What is expected: The records below are to be repeated in full, exactly as they are.

▼▼▼

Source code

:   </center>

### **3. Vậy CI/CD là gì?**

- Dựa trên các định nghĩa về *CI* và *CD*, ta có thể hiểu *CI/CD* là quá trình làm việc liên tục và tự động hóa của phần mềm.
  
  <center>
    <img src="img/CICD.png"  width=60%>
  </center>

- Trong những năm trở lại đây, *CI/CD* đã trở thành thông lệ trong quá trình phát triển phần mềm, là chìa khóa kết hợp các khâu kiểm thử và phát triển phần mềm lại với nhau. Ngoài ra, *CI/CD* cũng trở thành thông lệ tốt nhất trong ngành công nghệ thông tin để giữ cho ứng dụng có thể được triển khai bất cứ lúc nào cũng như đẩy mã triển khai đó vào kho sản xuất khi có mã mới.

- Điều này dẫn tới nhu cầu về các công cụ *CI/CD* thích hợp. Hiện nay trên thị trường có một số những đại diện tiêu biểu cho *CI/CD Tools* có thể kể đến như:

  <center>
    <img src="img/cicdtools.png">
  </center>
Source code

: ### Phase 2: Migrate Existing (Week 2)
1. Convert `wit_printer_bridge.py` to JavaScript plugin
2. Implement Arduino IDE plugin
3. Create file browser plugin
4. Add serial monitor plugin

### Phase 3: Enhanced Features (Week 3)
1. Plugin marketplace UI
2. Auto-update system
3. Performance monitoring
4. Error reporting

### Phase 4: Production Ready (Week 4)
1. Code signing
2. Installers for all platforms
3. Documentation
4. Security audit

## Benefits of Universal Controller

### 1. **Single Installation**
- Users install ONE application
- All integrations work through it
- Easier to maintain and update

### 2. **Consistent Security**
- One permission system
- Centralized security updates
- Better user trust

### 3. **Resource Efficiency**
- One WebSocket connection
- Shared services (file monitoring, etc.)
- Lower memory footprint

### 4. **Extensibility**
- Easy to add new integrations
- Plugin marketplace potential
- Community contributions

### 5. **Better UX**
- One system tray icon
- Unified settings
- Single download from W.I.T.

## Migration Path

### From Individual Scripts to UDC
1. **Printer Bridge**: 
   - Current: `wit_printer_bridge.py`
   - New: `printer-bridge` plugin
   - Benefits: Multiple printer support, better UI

▲▲▲

Answer for this exercise:
Source code

:   </center>

### **3. Vậy CI/CD là gì?**

- Dựa trên các định nghĩa về *CI* và *CD*, ta có thể hiểu *CI/CD* là quá trình làm việc liên tục và tự động hóa của phần mềm.
  
  <center>
    <img src="img/CICD.png"  width=60%>
  </center>

- Trong những năm trở lại đây, *CI/CD* đã trở thành thông lệ trong quá trình phát triển phần mềm, là chìa khóa kết hợp các khâu kiểm thử và phát triển phần mềm lại với nhau. Ngoài ra, *CI/CD* cũng trở thành thông lệ tốt nhất trong ngành công nghệ thông tin để giữ cho ứng dụng có thể được triển khai bất cứ lúc nào cũng như đẩy mã triển khai đó vào kho sản xuất khi có mã mới.

- Điều này dẫn tới nhu cầu về các công cụ *CI/CD* thích hợp. Hiện nay trên thị trường có một số những đại diện tiêu biểu cho *CI/CD Tools* có thể kể đến như:

  <center>
    <img src="img/cicdtools.png">
  </center>
Source code

: ### Phase 2: Migrate Existing (Week 2)
1. Convert `wit_printer_bridge.py` to JavaScript plugin
2. Implement Arduino IDE plugin
3. Create file browser plugin
4. Add serial monitor plugin

### Phase 3: Enhanced Features (Week 3)
1. Plugin marketplace UI
2. Auto-update system
3. Performance monitoring
4. Error reporting

### Phase 4: Production Ready (Week 4)
1. Code signing
2. Installers for all platforms
3. Documentation
4. Security audit

## Benefits of Universal Controller

### 1. **Single Installation**
- Users install ONE application
- All integrations work through it
- Easier to maintain and update

### 2. **Consistent Security**
- One permission system
- Centralized security updates
- Better user trust

### 3. **Resource Efficiency**
- One WebSocket connection
- Shared services (file monitoring, etc.)
- Lower memory footprint

### 4. **Extensibility**
- Easy to add new integrations
- Plugin marketplace potential
- Community contributions

### 5. **Better UX**
- One system tray icon
- Unified settings
- Single download from W.I.T.

## Migration Path

### From Individual Scripts to UDC
1. **Printer Bridge**: 
   - Current: `wit_printer_bridge.py`
   - New: `printer-bridge` plugin
   - Benefits: Multiple printer support, better UI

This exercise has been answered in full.